# Get a Sony Reader Pocket Edition from Sears for $99.99



## Tom Diego (Jun 30, 2010)

CNET article: Get a Sony Reader Pocket Edition for $99.99

Sears link

At this price I'm thinking of getting one of these to read library books. Worth it?


----------



## pidgeon92 (Oct 27, 2008)

I like my Sony, but I still think my nook is more useful.

The thing that irritates me with the Sony (and the nook does _not_ have this bug) is that if you have library PDFs and library ePubs on the device at the same time, it will only be able to open one of the file formats, and you will not be able to open the other format at all.

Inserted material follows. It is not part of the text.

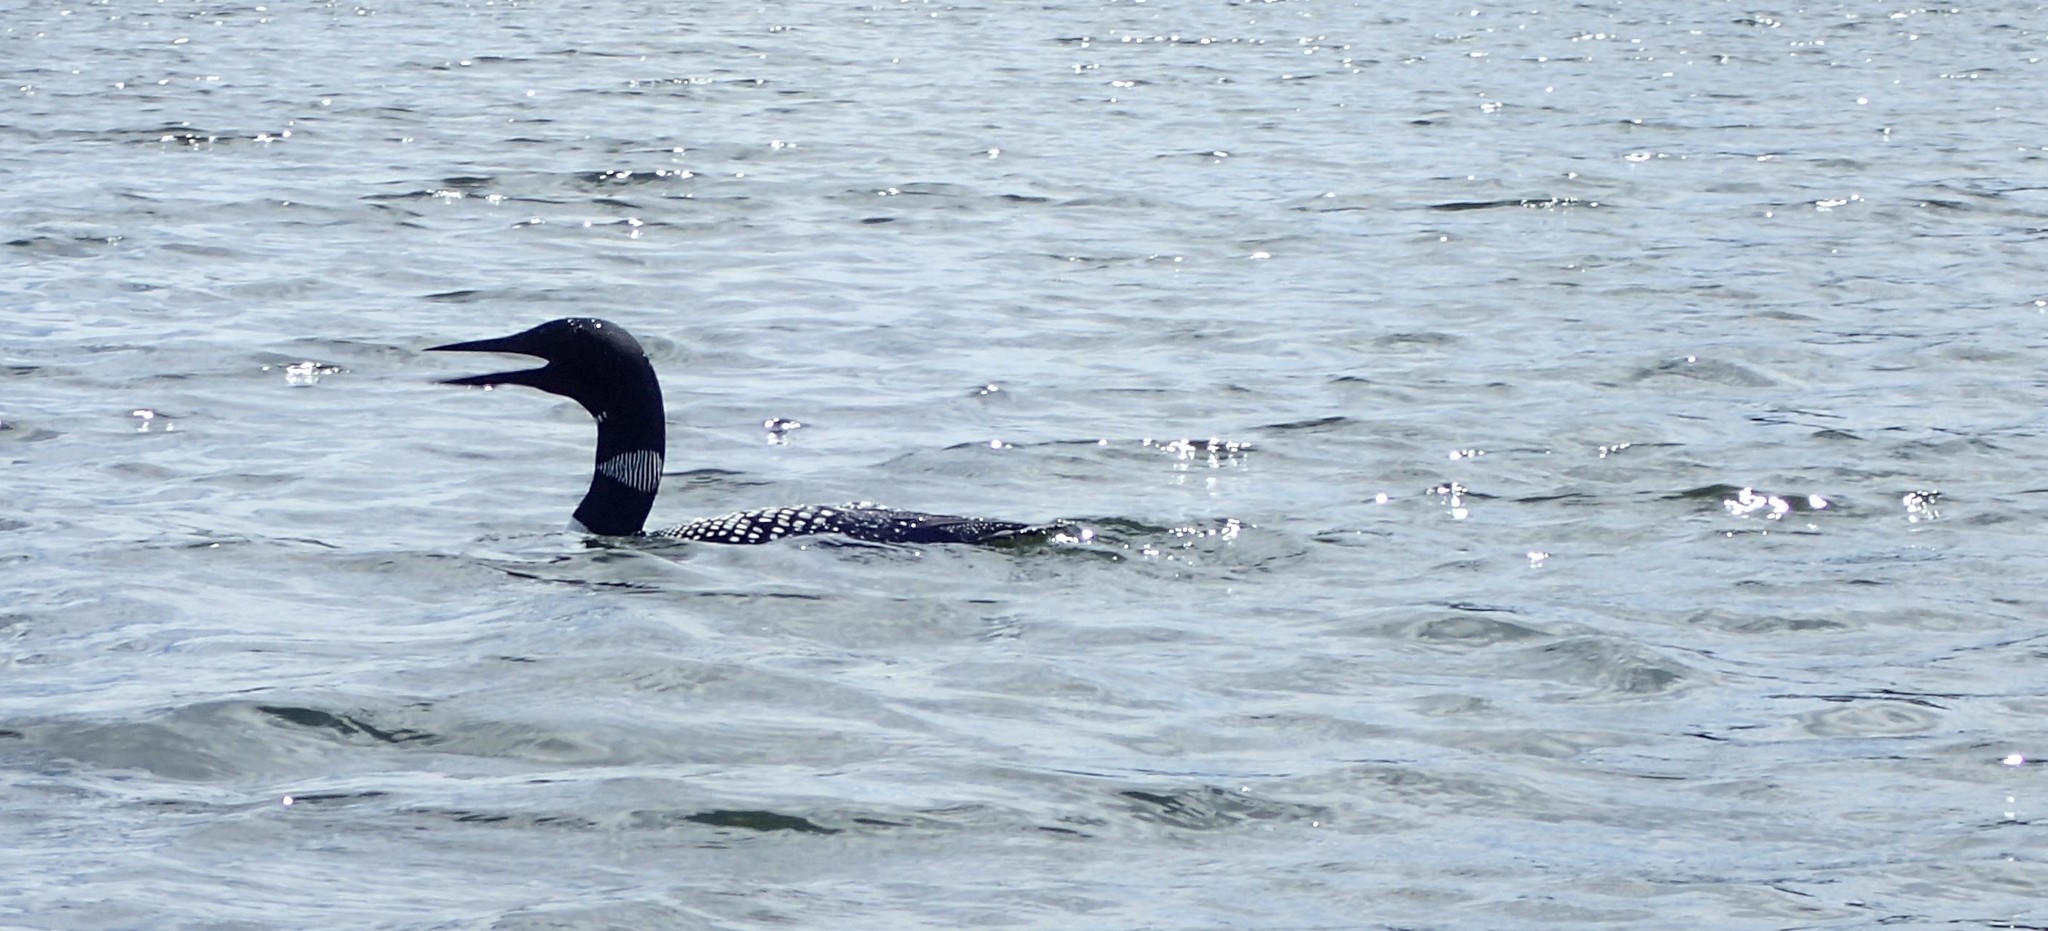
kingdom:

For instance, I had 4 library ePubs on my Sony. I loaded one library PDF, went back to read the ePub I had been reading, and it would not open. None of the ePubs would open. I had to delete all of them, delete the PDF, re-download all of the ePubs from the library, run them all back through ADE, then reload them onto the Sony.

Sooooo..... Now I use my Sony exclusively for library ePubs, and my nook for library PDFs.


----------



## Tom Diego (Jun 30, 2010)

Maybe I'll wait until the nook Wi-Fi drops to <$100!


----------



## masquedbunny (Jul 18, 2010)

I am seriously tempted right now...


----------



## drenee (Nov 11, 2008)

Love my Sony Touch, but hate the same thing Verena posted about.  Wish they would fix that bug.
deb


----------



## laurie_lu (May 10, 2010)

Sears link shows they are out of stock.


----------